Hell Freezes Over, Revisited
May. 6th, 2021 12:42 pm
Longtime readers of mine will doubtless recall my several run-ins in the past with radical leftist Neopagan Rhyd Wildermuth. Back in 2018 I was startled to see him post a solid essay opposing the popular wokester notion that all white men are by definition evil and should be exterminated. That was startling, of course, because this sort of race hatred -- you know, the sort of thing that people on the left used to object to -- has become standard in the political circles in which Wildermuth runs. This outburst of common sense was not exactly well received, of course, but to give him credit, he refused to back down. Well, he's done it again. His latest essay is a thoughtful piece which starts by challenging the currently fashionable woke habit of, and I quote, "validating every neurotic belief human beings come up with," and then goes on to talk about the way that defining oneself in terms of an endless imaginary struggle against Evil Oppressors functions as a means of hiding from the reality of a vast, magical, and indifferent universe that is serenely indifferent to the common human sense of self-importance. I'm sorry to say he couldn't resist parading his own status as a Genuinely Oppressed Person -- that's still practically de rigueur in the circles he runs in, and I don't think he's yet realized that it makes him sound like just another category grifter* -- but it's definitely worth a read, and worth careful reflection as well.

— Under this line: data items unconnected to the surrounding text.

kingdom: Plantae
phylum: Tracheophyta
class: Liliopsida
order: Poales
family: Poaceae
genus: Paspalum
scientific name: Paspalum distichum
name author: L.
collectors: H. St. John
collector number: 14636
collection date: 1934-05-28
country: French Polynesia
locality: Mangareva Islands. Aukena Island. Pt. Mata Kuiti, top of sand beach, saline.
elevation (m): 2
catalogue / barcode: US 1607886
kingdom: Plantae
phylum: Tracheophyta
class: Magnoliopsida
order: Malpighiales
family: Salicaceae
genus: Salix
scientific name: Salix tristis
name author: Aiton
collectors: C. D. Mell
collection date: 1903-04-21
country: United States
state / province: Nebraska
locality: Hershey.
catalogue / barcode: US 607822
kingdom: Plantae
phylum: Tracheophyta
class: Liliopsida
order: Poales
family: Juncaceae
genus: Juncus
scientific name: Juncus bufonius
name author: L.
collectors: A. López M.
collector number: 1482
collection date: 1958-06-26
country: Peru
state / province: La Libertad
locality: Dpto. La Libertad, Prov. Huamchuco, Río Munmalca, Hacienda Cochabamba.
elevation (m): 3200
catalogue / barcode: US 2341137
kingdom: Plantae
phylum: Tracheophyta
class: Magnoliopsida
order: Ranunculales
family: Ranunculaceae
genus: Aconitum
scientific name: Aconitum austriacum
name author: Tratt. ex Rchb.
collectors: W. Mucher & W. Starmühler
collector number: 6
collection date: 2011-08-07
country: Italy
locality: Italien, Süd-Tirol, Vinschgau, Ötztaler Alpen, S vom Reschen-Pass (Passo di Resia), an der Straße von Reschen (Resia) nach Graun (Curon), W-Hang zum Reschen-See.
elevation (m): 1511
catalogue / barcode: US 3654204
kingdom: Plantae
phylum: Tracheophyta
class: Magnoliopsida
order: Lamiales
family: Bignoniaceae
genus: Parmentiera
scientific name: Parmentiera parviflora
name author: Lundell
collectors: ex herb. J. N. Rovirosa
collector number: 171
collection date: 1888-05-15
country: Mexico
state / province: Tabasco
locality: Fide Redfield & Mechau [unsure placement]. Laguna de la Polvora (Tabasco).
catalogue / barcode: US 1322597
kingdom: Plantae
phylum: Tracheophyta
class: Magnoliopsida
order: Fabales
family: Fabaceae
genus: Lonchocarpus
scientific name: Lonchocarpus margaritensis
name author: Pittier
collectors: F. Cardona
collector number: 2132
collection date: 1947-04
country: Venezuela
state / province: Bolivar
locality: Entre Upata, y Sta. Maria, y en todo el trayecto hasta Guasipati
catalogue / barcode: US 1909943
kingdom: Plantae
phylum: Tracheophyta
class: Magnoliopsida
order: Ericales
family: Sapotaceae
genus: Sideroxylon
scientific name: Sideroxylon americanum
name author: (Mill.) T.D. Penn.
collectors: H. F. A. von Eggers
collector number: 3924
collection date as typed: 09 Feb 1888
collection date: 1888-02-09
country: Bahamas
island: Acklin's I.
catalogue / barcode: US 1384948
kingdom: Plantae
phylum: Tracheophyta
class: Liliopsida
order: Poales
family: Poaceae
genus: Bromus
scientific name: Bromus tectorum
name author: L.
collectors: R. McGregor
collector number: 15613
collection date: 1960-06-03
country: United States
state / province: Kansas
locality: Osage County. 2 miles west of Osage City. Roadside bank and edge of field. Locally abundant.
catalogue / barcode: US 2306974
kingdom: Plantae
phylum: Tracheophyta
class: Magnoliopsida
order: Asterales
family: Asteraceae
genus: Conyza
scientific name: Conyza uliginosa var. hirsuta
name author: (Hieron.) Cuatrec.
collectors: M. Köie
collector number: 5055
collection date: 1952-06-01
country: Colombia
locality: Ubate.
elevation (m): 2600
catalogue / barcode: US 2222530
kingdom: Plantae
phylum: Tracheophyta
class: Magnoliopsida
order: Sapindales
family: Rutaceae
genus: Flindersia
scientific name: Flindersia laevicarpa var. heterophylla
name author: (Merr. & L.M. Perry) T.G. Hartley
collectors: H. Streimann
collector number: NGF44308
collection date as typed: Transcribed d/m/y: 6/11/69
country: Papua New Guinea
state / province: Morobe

*Category grifters? Those are the people who insist that because they belong to some category of people who have suffered awful things, they ought to be given goodies they haven't earned. It's a very common scam these days, drawing heavily on the paired fallacies that suffering awful things makes you morally superior to other people, on the one hand, and that the awful things their category suffered are somehow more important than the awful things that everyone else in human history has suffered, on the other.